*What needs to be done*. What you return should be the complete listing, unchanged, with no pictures in it.

*Excerpted records*.
==*==

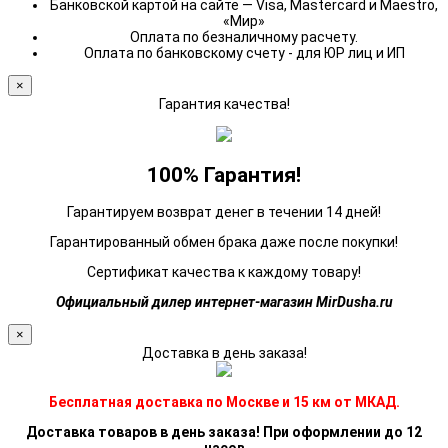
Банковской картой на сайте — Visa, Mastercard и Maestro,
«Мир»
Оплата по безналичному расчету.
Оплата по банковскому счету - для ЮР лиц и ИП
×
Гарантия качества!
100% Гарантия!
Гарантируем возврат денег в течении 14 дней!
Гарантированный обмен брака даже после покупки!
Сертификат качества к каждому товару!
Официальный дилер интернет-магазин MirDusha.ru
×
Доставка в день заказа!
Бесплатная доставка по Москве и 15 км от МКАД.
Доставка товаров в день заказа! При оформлении до 12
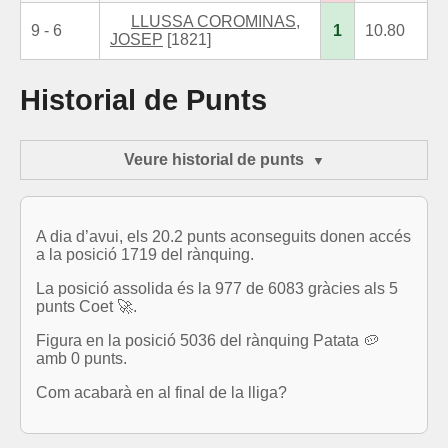
LLUSSA COROMINAS,
9 - 6
1
10.80
JOSEP
[1821]
Historial de Punts
Veure historial de punts
A dia d’avui, els 20.2 punts aconseguits donen accés
a la posició 1719 del rànquing.
La posició assolida és la 977 de 6083 gràcies als 5
punts Coet 🚀.
Figura en la posició 5036 del rànquing Patata 🥔
amb 0 punts.
Com acabarà en al final de la lliga?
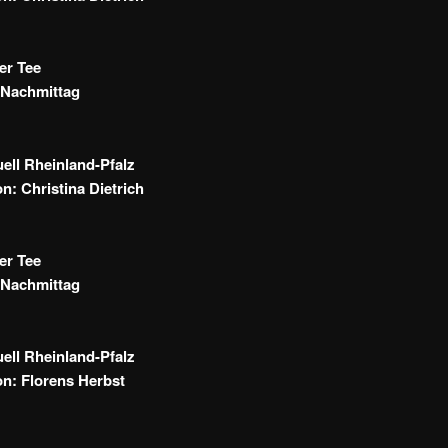
er Tee
Nachmittag
ll Rheinland-Pfalz
n: Christina Dietrich
er Tee
Nachmittag
ll Rheinland-Pfalz
n: Florens Herbst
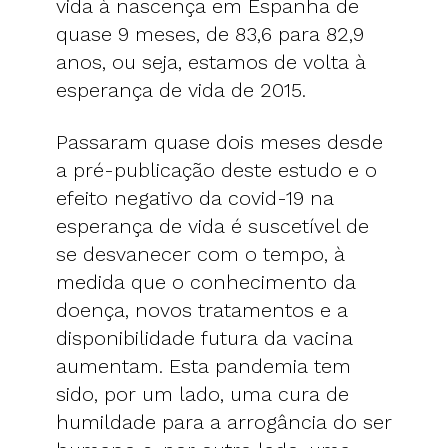
vida à nascença em Espanha de
quase 9 meses, de 83,6 para 82,9
anos, ou seja, estamos de volta à
esperança de vida de 2015.
Passaram quase dois meses desde
a pré-publicação deste estudo e o
efeito negativo da covid-19 na
esperança de vida é suscetível de
se desvanecer com o tempo, à
medida que o conhecimento da
doença, novos tratamentos e a
disponibilidade futura da vacina
aumentam. Esta pandemia tem
sido, por um lado, uma cura de
humildade para a arrogância do ser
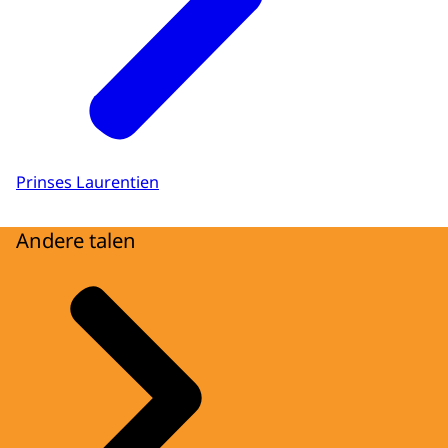
Prinses Laurentien
Andere talen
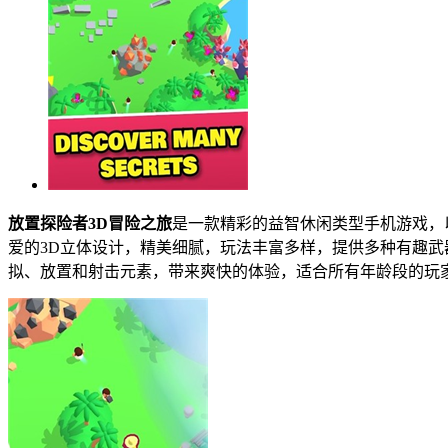
放置探险者3D冒险之旅
是一款精彩的益智休闲类型手机游戏，
爱的3D立体设计，精美细腻，玩法丰富多样，提供多种有趣武
拟、放置和射击元素，带来爽快的体验，适合所有年龄段的玩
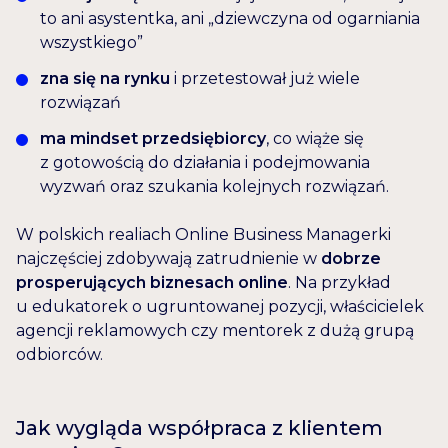
to ani asystentka, ani „dziewczyna od ogarniania
wszystkiego”
zna się na rynku
i przetestował już wiele
rozwiązań
ma mindset przedsiębiorcy
, co wiąże się
z gotowością do działania i podejmowania
wyzwań oraz szukania kolejnych rozwiązań.
W polskich realiach Online Business Managerki
najczęściej zdobywają zatrudnienie w
dobrze
prosperujących biznesach online
. Na przykład
u edukatorek o ugruntowanej pozycji, właścicielek
agencji reklamowych czy mentorek z dużą grupą
odbiorców.
Jak wygląda współpraca z klientem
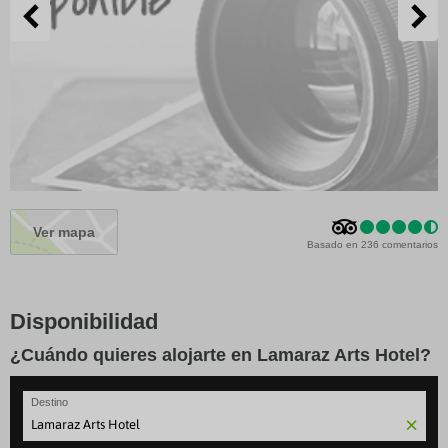
Ver mapa
Basado en 236 comentarios
Disponibilidad
¿Cuándo quieres alojarte en Lamaraz Arts Hotel?
Destino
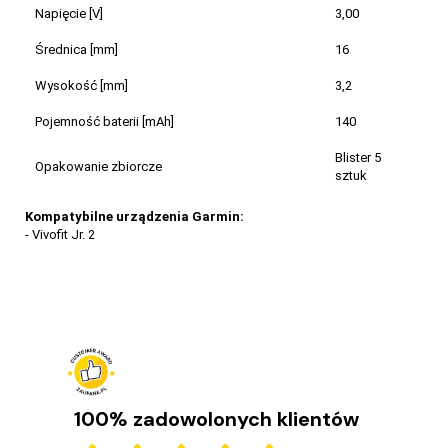
Napięcie [V]
3,00
Średnica [mm]
16
Wysokość [mm]
3,2
Pojemność baterii [mAh]
140
Blister 5
Opakowanie zbiorcze
sztuk
Kompatybilne urządzenia Garmin:
- Vivofit Jr. 2
100% zadowolonych klientów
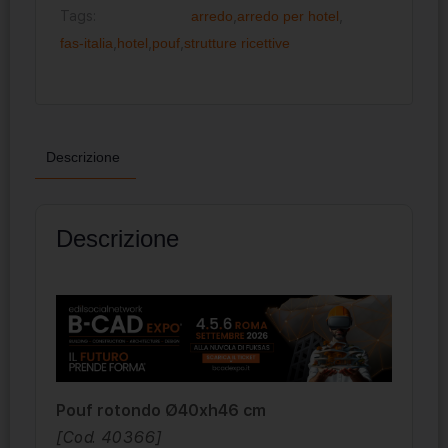
Tags:
arredo
,
arredo per hotel
,
fas-italia
,
hotel
,
pouf
,
strutture ricettive
Descrizione
Descrizione
Pouf rotondo Ø40xh46 cm
[Cod. 40366]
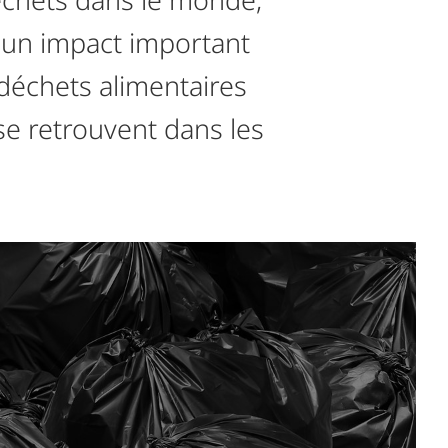
 un impact important
 déchets alimentaires
se retrouvent dans les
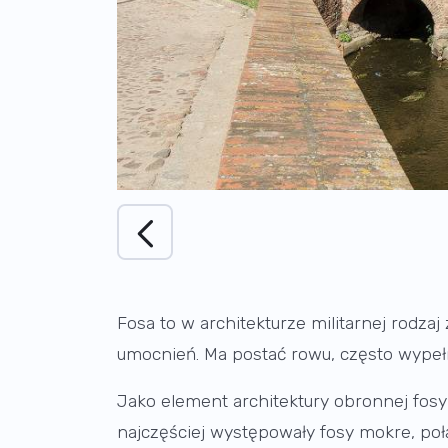
Fosa to w architekturze militarnej rodzaj
umocnień. Ma postać rowu, często wype
Jako element architektury obronnej fosy
najczęściej występowały fosy mokre, poł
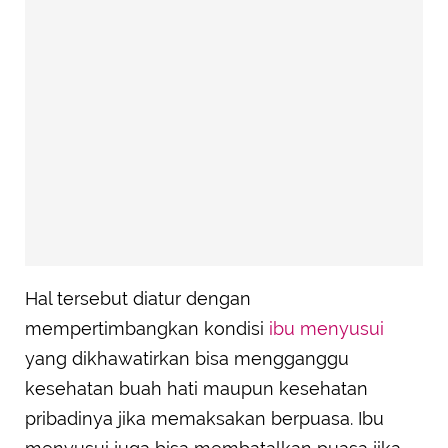
Hal tersebut diatur dengan
mempertimbangkan kondisi
ibu menyusui
yang dikhawatirkan bisa mengganggu
kesehatan buah hati maupun kesehatan
pribadinya jika memaksakan berpuasa. Ibu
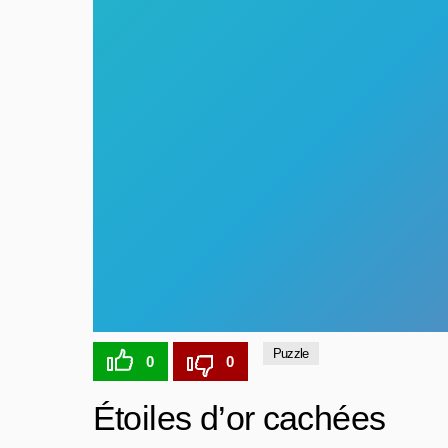
Puzzle
0
0
Étoiles d’or cachées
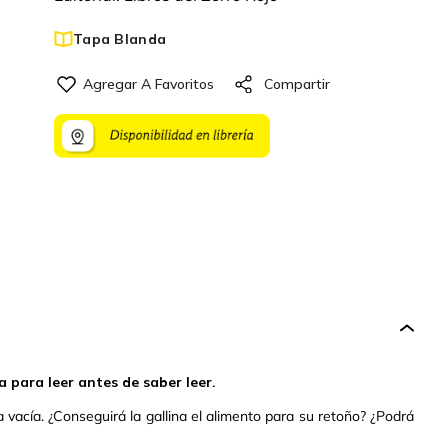
Tapa Blanda
a para leer antes de saber leer.
vacía. ¿Conseguirá la gallina el alimento para su retoño? ¿Podrá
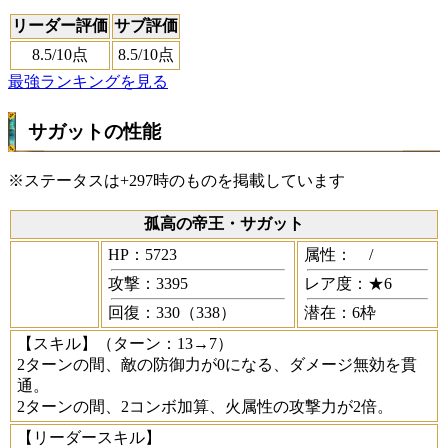
リーダー評価
サブ評価
8.5
/10点
8.5
/10点
最強ランキングを見る
サガットの性能
※ステータスは+297時のものを掲載しています
孤高の帝王・サガット
HP：5723
属性：
/
攻撃：3395
レア度：★6
回復：330（338）
潜在：6枠
【スキル】
（ターン：13→7）
2ターンの間、敵の防御力が0になる、ダメージ無効を貫
通。
2ターンの間、2コンボ加算、火属性の攻撃力が2倍。
【リーダースキル】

==*==

*The completed task*.
Банковской картой на сайте — Visa, Mastercard и Maestro,
«Мир»
Оплата по безналичному расчету.
Оплата по банковскому счету - для ЮР лиц и ИП
×
Гарантия качества!
100% Гарантия!
Гарантируем возврат денег в течении 14 дней!
Гарантированный обмен брака даже после покупки!
Сертификат качества к каждому товару!
Официальный дилер интернет-магазин MirDusha.ru
×
Доставка в день заказа!
Бесплатная доставка по Москве и 15 км от МКАД.
Доставка товаров в день заказа! При оформлении до 12
LLUSSA COROMINAS,
9 - 6
1
10.80
JOSEP
[1821]
Historial de Punts
Veure historial de punts
A dia d’avui, els 20.2 punts aconseguits donen accés
a la posició 1719 del rànquing.
La posició assolida és la 977 de 6083 gràcies als 5
punts Coet 🚀.
Figura en la posició 5036 del rànquing Patata 🥔
amb 0 punts.
Com acabarà en al final de la lliga?
er Tee
Nachmittag
ll Rheinland-Pfalz
n: Christina Dietrich
er Tee
Nachmittag
ll Rheinland-Pfalz
n: Florens Herbst
vida à nascença em Espanha de
quase 9 meses, de 83,6 para 82,9
anos, ou seja, estamos de volta à
esperança de vida de 2015.
Passaram quase dois meses desde
a pré-publicação deste estudo e o
efeito negativo da covid-19 na
esperança de vida é suscetível de
se desvanecer com o tempo, à
medida que o conhecimento da
doença, novos tratamentos e a
disponibilidade futura da vacina
aumentam. Esta pandemia tem
sido, por um lado, uma cura de
humildade para a arrogância do ser
Prinses Laurentien
Andere talen
放置探险者3D冒险之旅
是一款精彩的益智休闲类型手机游戏，
爱的3D立体设计，精美细腻，玩法丰富多样，提供多种有趣武
拟、放置和射击元素，带来爽快的体验，适合所有年龄段的玩
to ani asystentka, ani „dziewczyna od ogarniania
wszystkiego”
zna się na rynku
i przetestował już wiele
rozwiązań
ma mindset przedsiębiorcy
, co wiąże się
z gotowością do działania i podejmowania
wyzwań oraz szukania kolejnych rozwiązań.
W polskich realiach Online Business Managerki
najczęściej zdobywają zatrudnienie w
dobrze
prosperujących biznesach online
. Na przykład
u edukatorek o ugruntowanej pozycji, właścicielek
agencji reklamowych czy mentorek z dużą grupą
odbiorców.
Jak wygląda współpraca z klientem
Ver mapa
Basado en 236 comentarios
Disponibilidad
¿Cuándo quieres alojarte en Lamaraz Arts Hotel?
Destino
Napięcie [V]
3,00
Średnica [mm]
16
Wysokość [mm]
3,2
Pojemność baterii [mAh]
140
Blister 5
Opakowanie zbiorcze
sztuk
Kompatybilne urządzenia Garmin:
- Vivofit Jr. 2
100% zadowolonych klientów
Tags:
arredo
,
arredo per hotel
,
fas-italia
,
hotel
,
pouf
,
strutture ricettive
Descrizione
Descrizione
Pouf rotondo Ø40xh46 cm
[Cod. 40366]
 un impact important
 déchets alimentaires
se retrouvent dans les
Fosa to w architekturze militarnej rodzaj
umocnień. Ma postać rowu, często wype
Jako element architektury obronnej fosy
najczęściej występowały fosy mokre, poł
Hal tersebut diatur dengan
mempertimbangkan kondisi
ibu menyusui
yang dikhawatirkan bisa mengganggu
kesehatan buah hati maupun kesehatan
pribadinya jika memaksakan berpuasa. Ibu
Puzzle
0
0
Étoiles d’or cachées
Tapa Blanda
a para leer antes de saber leer.
vacía. ¿Conseguirá la gallina el alimento para su retoño? ¿Podrá
リーダー評価
サブ評価
8.5
/10点
8.5
/10点
最強ランキングを見る
サガットの性能
※ステータスは+297時のものを掲載しています
孤高の帝王・サガット
HP：5723
属性：
/
攻撃：3395
レア度：★6
回復：330（338）
潜在：6枠
【スキル】
（ターン：13→7）
2ターンの間、敵の防御力が0になる、ダメージ無効を貫
通。
2ターンの間、2コンボ加算、火属性の攻撃力が2倍。
【リーダースキル】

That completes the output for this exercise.